Extending to above findings, this study found that BF% and WHR were independently associated with mortality, and their joint impact on mortality risk showed males with BF% of 25–30% and WHR of 0.95–1 and females with BF% of 30–35% and small WHR had the longest survival time. These observations were in line with previous studies which showed WHR was associated with mortality independent of BMI [8, 17, 22]. Our findings contribute to the current inconsistent recommendations for assessing adiposity. For instance, while National Institutes of Health classified subjects as obese when BF% exceeds 25% in men and 30% in women [7], World Health Organization expert committee stated “there is no agreement about cut-off points for the percentage of body fat that constitutes obesity” [6]. Other recommendations suggested that it would be beneficial to keep “as lean as possible within the normal range” [24]. The current results advise that the lowest mortality is observed with the BF% around 25% in males and 35% in females, though the possibility that the increased risk among individuals with low BF% is non-causal cannot be ruled out entirely. In addition to stay within an optimal BF%, our results also demonstrated that it is critical to maintain an appropriate body shape which is sex-specific. In current analysis, the differences in expected survival time could be up to 10.8 years among people within same BF% category but different WHR, suggesting WHR could be used to identify people with high risk of mortality in addition to BF% and guide the interventions to reduce the risk of death.

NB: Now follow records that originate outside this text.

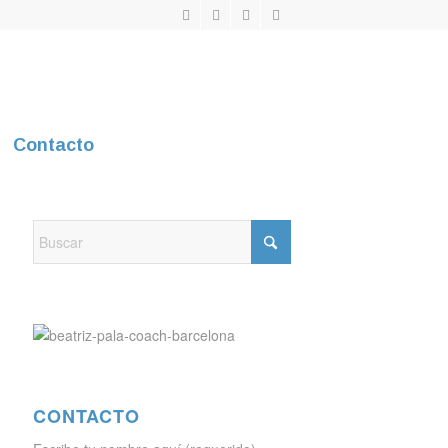
Contacto
CONTACTO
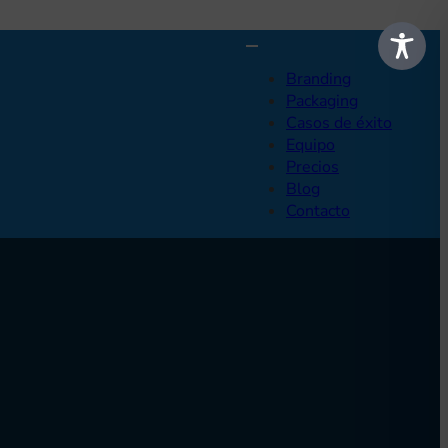
Branding
Packaging
Casos de éxito
Equipo
Precios
Blog
Contacto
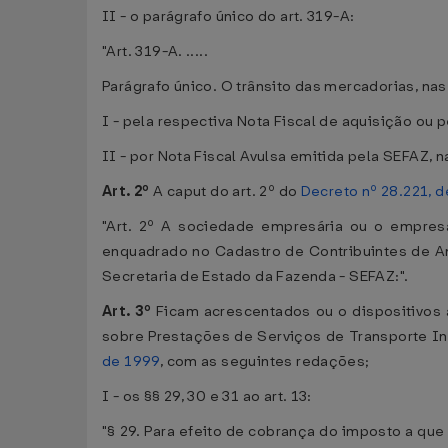
II - o parágrafo único do art. 319-A:
"Art. 319-A. .....
Parágrafo único. O trânsito das mercadorias, nas
I - pela respectiva Nota Fiscal de aquisição ou
II - por Nota Fiscal Avulsa emitida pela SEFAZ,
Art. 2º
A caput do art. 2º do
Decreto nº 28.221, d
"Art. 2º A sociedade empresária ou o empresá
enquadrado no Cadastro de Contribuintes de Ama
Secretaria de Estado da Fazenda - SEFAZ:".
Art. 3º
Ficam acrescentados ou o dispositivos
sobre Prestações de Serviços de Transporte I
de 1999
, com as seguintes redações;
I - os §§ 29, 30 e 31 ao art. 13:
"§ 29. Para efeito de cobrança do imposto a que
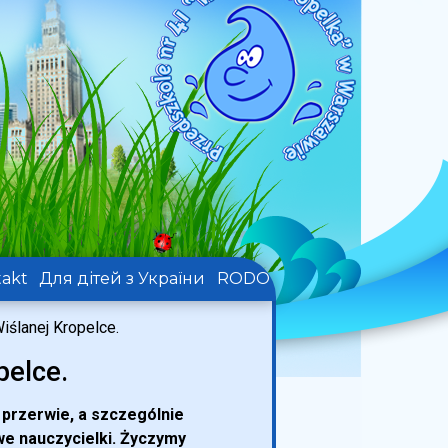
akt
Для дітей з України
RODO
iślanej Kropelce.
pelce.
 przerwie, a szczególnie
we nauczycielki. Życzymy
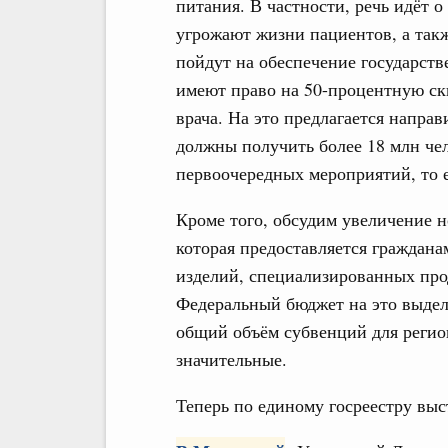
питания. В частности, речь идёт о
угрожают жизни пациентов, а такж
пойдут на обеспечение государств
имеют право на 50-процентную ск
врача. На это предлагается напра
должны получить более 18 млн чел
первоочередных мероприятий, то 
Кроме того, обсудим увеличение 
которая предоставляется граждан
изделий, специализированных про
Федеральный бюджет на это выделя
общий объём субвенций для регион
значительные.
Теперь по единому госреестру вы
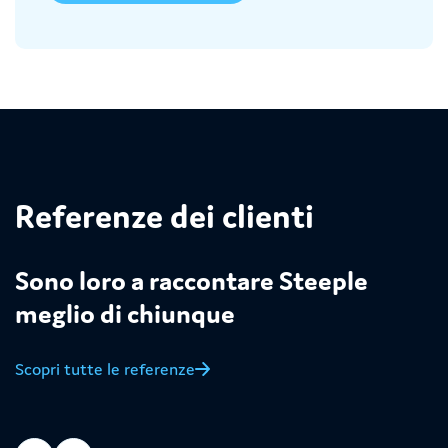
Referenze dei clienti
Sono loro a raccontare Steeple
meglio di chiunque
Scopri tutte le referenze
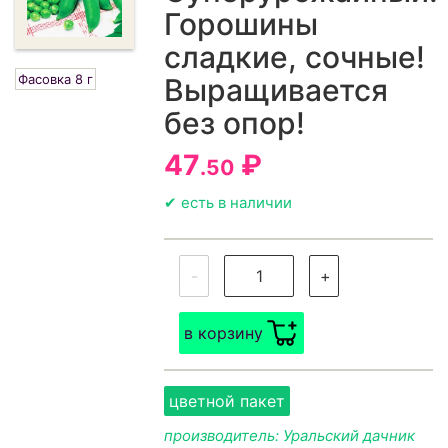
Горошины
сладкие, сочные!
Фасовка 8 г
Выращивается
без опор!
47
₽
.50
✔ есть в наличии
-
+
в корзину
цветной пакет
производитель: Уральский дачник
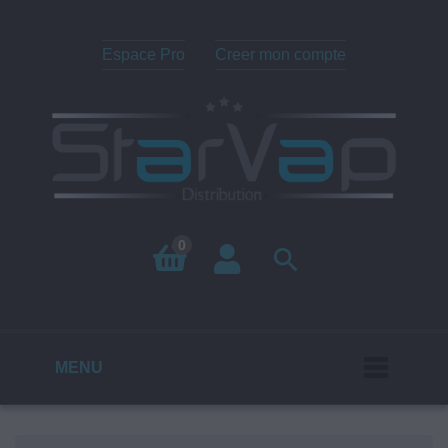
Espace Pro
Creer mon compte
0

MENU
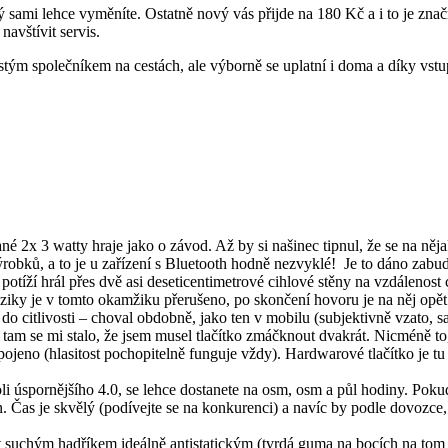
ý sami lehce vyměníte. Ostatně nový vás přijde na 180 Kč a i to je z
avštívit servis.
 společníkem na cestách, ale výborně se uplatní i doma a díky vstupu t
 2x 3 watty hraje jako o závod. Až by si našinec tipnul, že se na něj
robků, a to je u zařízení s Bluetooth hodně nezvyklé! Je to dáno zab
potíží hrál přes dvě asi deseticentimetrové cihlové stěny na vzdálenost
iky je v tomto okamžiku přerušeno, po skončení hovoru je na něj opě
do citlivosti – choval obdobně, jako ten v mobilu (subjektivně vzato, 
tam se mi stalo, že jsem musel tlačítko zmáčknout dvakrát. Nicméně to,
ipojeno (hlasitost pochopitelně funguje vždy). Hardwarové tlačítko je t
koli úspornějšího 4.0, se lehce dostanete na osm, osm a půl hodiny. Pok
din. Čas je skvělý (podívejte se na konkurenci) a navíc by podle dovozce
ít suchým hadříkem ideálně antistatickým (tvrdá guma na bocích na tom 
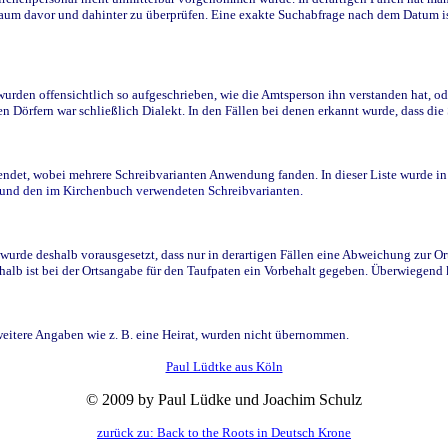
raum davor und dahinter zu überprüfen. Eine exakte Suchabfrage nach dem Datum i
den offensichtlich so aufgeschrieben, wie die Amtsperson ihn verstanden hat, ode
n Dörfern war schließlich Dialekt. In den Fällen bei denen erkannt wurde, dass di
t, wobei mehrere Schreibvarianten Anwendung fanden. In dieser Liste wurde in de
n und den im Kirchenbuch verwendeten Schreibvarianten.
wurde deshalb vorausgesetzt, dass nur in derartigen Fällen eine Abweichung zur O
eshalb ist bei der Ortsangabe für den Taufpaten ein Vorbehalt gegeben. Überwiegen
weitere Angaben wie z. B. eine Heirat, wurden nicht übernommen.
Paul Lüdtke aus Köln
© 2009 by Paul Lüdke und Joachim Schulz
zurück zu: Back to the Roots in Deutsch Krone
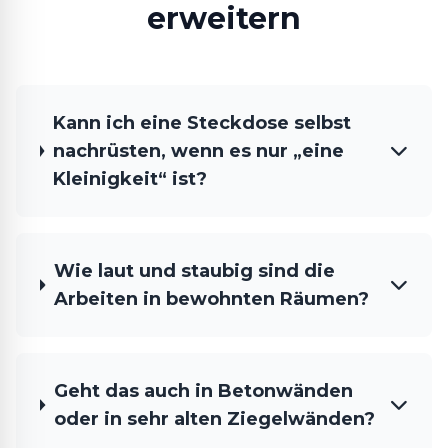
erweitern
Kann ich eine Steckdose selbst
nachrüsten, wenn es nur „eine
Kleinigkeit“ ist?
Wie laut und staubig sind die
Arbeiten in bewohnten Räumen?
Geht das auch in Betonwänden
oder in sehr alten Ziegelwänden?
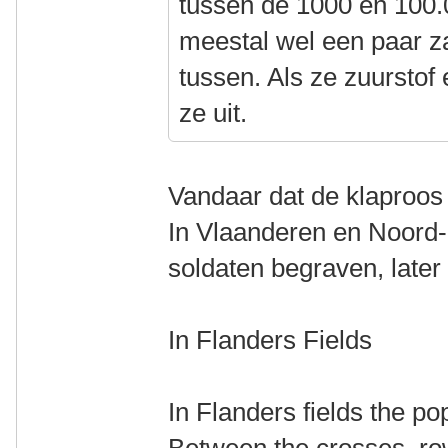
tussen de 1000 en 100.0
meestal wel een paar z
tussen. Als ze zuurstof 
ze uit.
Vandaar dat de klaproo
In Vlaanderen en Noord-
soldaten begraven, late
In Flanders Fields
In Flanders fields the p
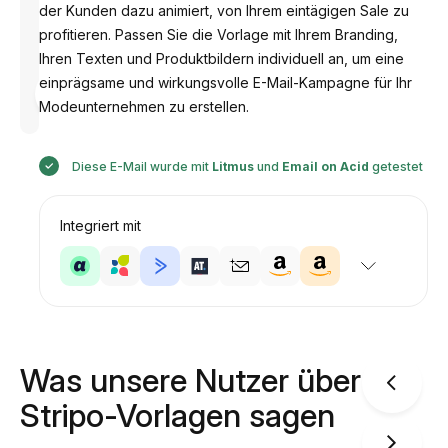
der Kunden dazu animiert, von Ihrem eintägigen Sale zu
profitieren. Passen Sie die Vorlage mit Ihrem Branding,
Ihren Texten und Produktbildern individuell an, um eine
Entworfen
einprägsame und wirkungsvolle E-Mail-Kampagne für Ihr
von
Modeunternehmen zu erstellen.
Anastasiia
Diese E-Mail wurde mit
Litmus
und
Email on Acid
getestet
Integriert mit
Was unsere Nutzer über
Stripo-Vorlagen sagen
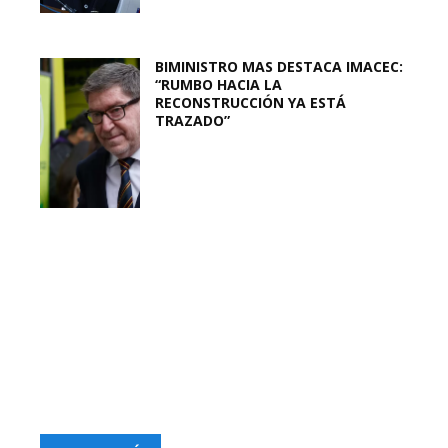
BIMINISTRO MAS DESTACA IMACEC:
“RUMBO HACIA LA
RECONSTRUCCIÓN YA ESTÁ
TRAZADO”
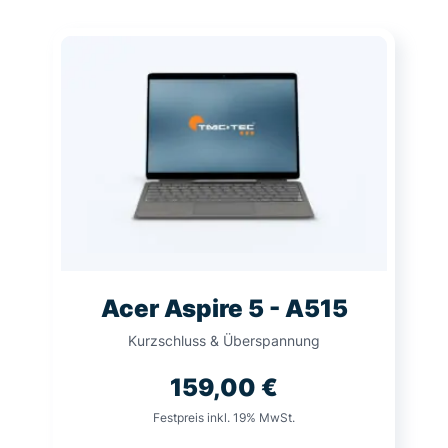
Acer Aspire 5 - A515
Kurzschluss & Überspannung
159,00
€
Festpreis inkl. 19% MwSt.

The current study has limitations. Although this study used a large nationally representative longitudinal sample with long duration of follow-up, it is difficult to tease out the confounding effect, such as smoking, in this study. A sensitivity analysis excluding smokers and participants with pre-existing conditions were conducted and the results were similar with current study. However, the small sample size compromise the statistical power and most of those differences were not statistically significant. A study with a larger sample size is desired. In addition, since BF% and WHR were only measured at baseline, the relationship between one measurement on future mortality should be interpreted with caution as it may be impacted by other events and interventions. In addition, we cannot address the impact of any changes in %BF and WHR on the risk of mortality. Finally as this study was conducted on adults living in the United States, studies conducted in other populations are needed to clarify the generalization of these findings.


Both the amount of body fat and its distribution have been shown to be associated with the risk of disease and mortality. Research on the joint association between body fat amount and fat distribution with mortality based on direct measurement of body fat helps to further elucidate this relationship. Sex-specific optimal levels of BF% and WHR for the lowest risk of mortality in general American adults were also provided. Future study is warranted to confirm these relationships among different populations.